"So what exactly is the difference between a shirt made from quality cotton with $15 an hour labor that costs $25 and a shirt made from quality cotton with $1 a day labor that costs $5?"
...
That price would much more likely be $45 or more for the shirt that cost $15 at the factory, and $20-$30 for the cheap one. The next step from manufacturer typically doubles the price, the next step in international transactions typically is a multiplier of 3 to 5 on top of that, and then there's yet another mark-up or two after it gets to the USA or UK or Europe where it will be sold retail, according to the books on India and Red China and Malaysia that I've read (and an econ professor of my acquaintance who was in VietNam doing research).
You're leaving out variables. Price also depends on the label (both highly-promoted "designers" and due to product differentiation), on how much it's been down-engineered (lower-quality design of the stitching pattern, for example), thread-count, weave- or knit-pattern, shipping and other mark-ups along the supply chain.
In your hypothetical example, you're artificially and arbitrarily holding "quality cotton" (i.e. "quality materials") as a constant, and it is a variable. We've seen CNBC video of retail chains arguing to product-inventors and -makers that they should substitute less durable, lower-quality materials, making design changes which would make the product less comfortable, less durable/shorten it's useful life... I.e. to make it cheaper rather than to hold the quality constant and make it more efficiently and less expensively.
You can see it with shirts, shoes, cars, hand-tools, power-tools, machine-tools, sewing machines, sticky notes... just about anything. We've seen a lot of reduction in quality of materials and workmanship as manufacture was moved off-shore while retail prices were held constant or increased, profit rates increased, and compensation packages of many executives soared, while compensation of many (not all) worker-bees was stagnant or fell. We've also seen quality and prices vary with the prices of natural gas and other feed-stocks, cotton, and resulting shifting blends.
It would be different if all the quality options were constantly available in the retail stores, but that's not how it works. They completely remove one set of goods and only offer the new set, so the market is impaired; you don't have the option to merely pick a different item off of the next shelf or buy it at the store next-door. For many many goods the markets have been bifurcated: cheap trash at low prices (but still too expensive for the quality), and hideously expensive retail goods of only moderate quality in many cases. For many goods they don't offer (in some cases even allow) honest country-of-origin labeling (COOL) so that you can choose on that basis if you wish, so that's a throw-back to the old evil pre-market, mercantilist, and hyper-regulated feudal guild and crown-granted monopoly days.

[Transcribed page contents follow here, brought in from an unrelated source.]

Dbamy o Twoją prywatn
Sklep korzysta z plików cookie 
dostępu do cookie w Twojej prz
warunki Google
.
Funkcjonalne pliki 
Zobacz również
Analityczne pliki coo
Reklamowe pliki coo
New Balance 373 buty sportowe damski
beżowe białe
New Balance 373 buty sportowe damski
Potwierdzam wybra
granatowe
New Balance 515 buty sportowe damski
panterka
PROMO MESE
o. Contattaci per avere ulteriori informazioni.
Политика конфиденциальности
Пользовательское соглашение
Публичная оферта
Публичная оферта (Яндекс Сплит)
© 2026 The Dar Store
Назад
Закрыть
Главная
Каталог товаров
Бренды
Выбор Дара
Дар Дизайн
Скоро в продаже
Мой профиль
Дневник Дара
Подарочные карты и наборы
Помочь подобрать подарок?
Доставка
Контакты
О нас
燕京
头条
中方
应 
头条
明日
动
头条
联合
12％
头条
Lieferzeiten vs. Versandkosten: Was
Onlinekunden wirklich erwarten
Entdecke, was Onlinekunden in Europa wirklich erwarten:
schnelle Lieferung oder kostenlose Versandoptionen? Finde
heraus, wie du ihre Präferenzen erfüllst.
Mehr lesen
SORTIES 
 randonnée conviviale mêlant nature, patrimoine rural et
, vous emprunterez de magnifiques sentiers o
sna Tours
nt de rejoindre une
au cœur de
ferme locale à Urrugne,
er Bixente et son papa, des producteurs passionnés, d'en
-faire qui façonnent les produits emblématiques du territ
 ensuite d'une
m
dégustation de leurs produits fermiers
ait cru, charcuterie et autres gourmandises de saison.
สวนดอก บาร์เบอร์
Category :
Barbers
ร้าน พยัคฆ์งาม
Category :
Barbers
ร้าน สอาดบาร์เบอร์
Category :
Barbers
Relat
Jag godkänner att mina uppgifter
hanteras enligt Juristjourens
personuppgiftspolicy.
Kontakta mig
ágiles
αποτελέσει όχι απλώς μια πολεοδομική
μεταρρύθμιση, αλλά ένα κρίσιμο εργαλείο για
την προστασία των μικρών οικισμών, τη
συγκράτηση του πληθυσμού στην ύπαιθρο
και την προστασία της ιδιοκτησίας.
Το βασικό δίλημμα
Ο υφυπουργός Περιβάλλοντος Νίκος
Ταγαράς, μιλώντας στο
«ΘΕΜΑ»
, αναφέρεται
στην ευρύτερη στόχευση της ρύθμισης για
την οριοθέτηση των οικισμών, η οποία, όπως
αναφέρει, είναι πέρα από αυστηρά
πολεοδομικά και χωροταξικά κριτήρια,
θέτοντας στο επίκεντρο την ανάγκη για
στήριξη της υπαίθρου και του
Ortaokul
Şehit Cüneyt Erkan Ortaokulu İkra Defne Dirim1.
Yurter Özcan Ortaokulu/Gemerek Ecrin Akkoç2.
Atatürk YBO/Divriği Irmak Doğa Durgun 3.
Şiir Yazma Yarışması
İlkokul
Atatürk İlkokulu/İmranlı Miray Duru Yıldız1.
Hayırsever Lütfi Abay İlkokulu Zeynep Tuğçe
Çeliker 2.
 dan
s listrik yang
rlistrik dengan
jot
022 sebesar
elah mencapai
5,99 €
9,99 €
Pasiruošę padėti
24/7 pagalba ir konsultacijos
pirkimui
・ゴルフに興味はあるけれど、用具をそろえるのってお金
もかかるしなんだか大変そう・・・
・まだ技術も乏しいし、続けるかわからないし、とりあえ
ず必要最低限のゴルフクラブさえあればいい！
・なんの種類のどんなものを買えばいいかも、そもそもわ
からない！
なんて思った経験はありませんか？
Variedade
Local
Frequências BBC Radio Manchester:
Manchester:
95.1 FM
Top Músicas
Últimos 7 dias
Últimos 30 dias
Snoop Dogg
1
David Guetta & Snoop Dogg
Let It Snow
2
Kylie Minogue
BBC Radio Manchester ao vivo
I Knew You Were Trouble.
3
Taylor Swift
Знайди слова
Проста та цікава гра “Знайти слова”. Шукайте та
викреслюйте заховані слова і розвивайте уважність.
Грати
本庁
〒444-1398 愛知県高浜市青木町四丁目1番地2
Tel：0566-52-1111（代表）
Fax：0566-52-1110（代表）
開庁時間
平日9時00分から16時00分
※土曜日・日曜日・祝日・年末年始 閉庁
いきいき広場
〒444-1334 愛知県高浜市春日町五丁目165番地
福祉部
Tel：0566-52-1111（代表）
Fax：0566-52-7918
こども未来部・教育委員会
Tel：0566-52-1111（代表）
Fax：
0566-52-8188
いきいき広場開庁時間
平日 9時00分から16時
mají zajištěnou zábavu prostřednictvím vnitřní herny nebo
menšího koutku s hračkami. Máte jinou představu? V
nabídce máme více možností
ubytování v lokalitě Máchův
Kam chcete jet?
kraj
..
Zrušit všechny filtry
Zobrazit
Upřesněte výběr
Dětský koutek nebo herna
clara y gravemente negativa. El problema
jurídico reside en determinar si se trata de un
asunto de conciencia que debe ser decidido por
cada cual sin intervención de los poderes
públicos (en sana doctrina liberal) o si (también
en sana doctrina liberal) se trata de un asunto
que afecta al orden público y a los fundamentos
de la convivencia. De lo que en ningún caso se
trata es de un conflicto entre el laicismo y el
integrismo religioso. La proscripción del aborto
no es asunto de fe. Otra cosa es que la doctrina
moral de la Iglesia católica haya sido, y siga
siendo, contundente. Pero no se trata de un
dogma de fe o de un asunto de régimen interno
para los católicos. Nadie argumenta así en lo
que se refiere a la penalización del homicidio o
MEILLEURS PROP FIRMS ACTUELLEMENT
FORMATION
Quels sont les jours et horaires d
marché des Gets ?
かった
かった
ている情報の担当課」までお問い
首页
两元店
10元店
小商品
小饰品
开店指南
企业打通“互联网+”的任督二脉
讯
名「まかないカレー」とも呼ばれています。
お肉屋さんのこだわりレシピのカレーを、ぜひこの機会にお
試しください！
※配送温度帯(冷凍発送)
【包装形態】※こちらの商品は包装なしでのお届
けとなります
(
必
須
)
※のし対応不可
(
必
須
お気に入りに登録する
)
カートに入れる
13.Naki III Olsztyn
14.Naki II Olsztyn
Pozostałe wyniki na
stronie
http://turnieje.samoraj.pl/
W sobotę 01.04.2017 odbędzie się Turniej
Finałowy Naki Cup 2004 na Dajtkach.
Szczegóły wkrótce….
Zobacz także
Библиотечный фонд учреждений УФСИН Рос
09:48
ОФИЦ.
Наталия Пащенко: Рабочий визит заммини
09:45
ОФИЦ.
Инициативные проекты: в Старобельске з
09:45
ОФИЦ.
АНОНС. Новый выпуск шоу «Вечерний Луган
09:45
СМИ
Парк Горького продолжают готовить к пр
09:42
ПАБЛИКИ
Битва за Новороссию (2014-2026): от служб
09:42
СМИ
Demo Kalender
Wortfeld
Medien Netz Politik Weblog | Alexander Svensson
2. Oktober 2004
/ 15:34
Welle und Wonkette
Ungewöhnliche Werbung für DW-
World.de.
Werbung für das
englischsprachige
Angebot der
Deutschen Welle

It's all been covered over the last 15 years and more in the media that cover economics and finance and such, a little here and a little there. Once every several years, I run across an article or a bit of coverage on the tube that brings most of the elements together.
"What is the difference between a standard business program (nothing super advanced- a well recognized pattern) turned out by a $9,000 a year programmer in india vs the same program turned out by a $90,000 a year programmer in a 1st world country?"
I try to avoid "standard bidness programs", but many software products (and hardware designed or manufactured using that software) take a dive when they're off-shored. Some US and UK programmers have eked out a living by repairing the software botched by guest-workers or over-seas, but few have the contacts to make a go of it that way. But I know that not every non-USA, non-UK, non-German programmer is incompetent; a very few are quite good. And that's what all the studies tell us to expect; about 1 out of 12 can do the work of the rest of that 12... if he has the time and resources. That's 1 of 12 in the USA, and probably 1 of 12 in Hyderabad or Prague or Kiev. But they often plan to throw 5 less competent, cheaper programmers at a piece of work that 1 good programmer could do better and faster (see, e.g. ye ancient Ill-Begotten Monstrosities tome about _The Mythical Man-Month_).
I've worked with some Germans, Japanese, Polish, Koreans, Chinese, Israelis... who were very good and some who were not.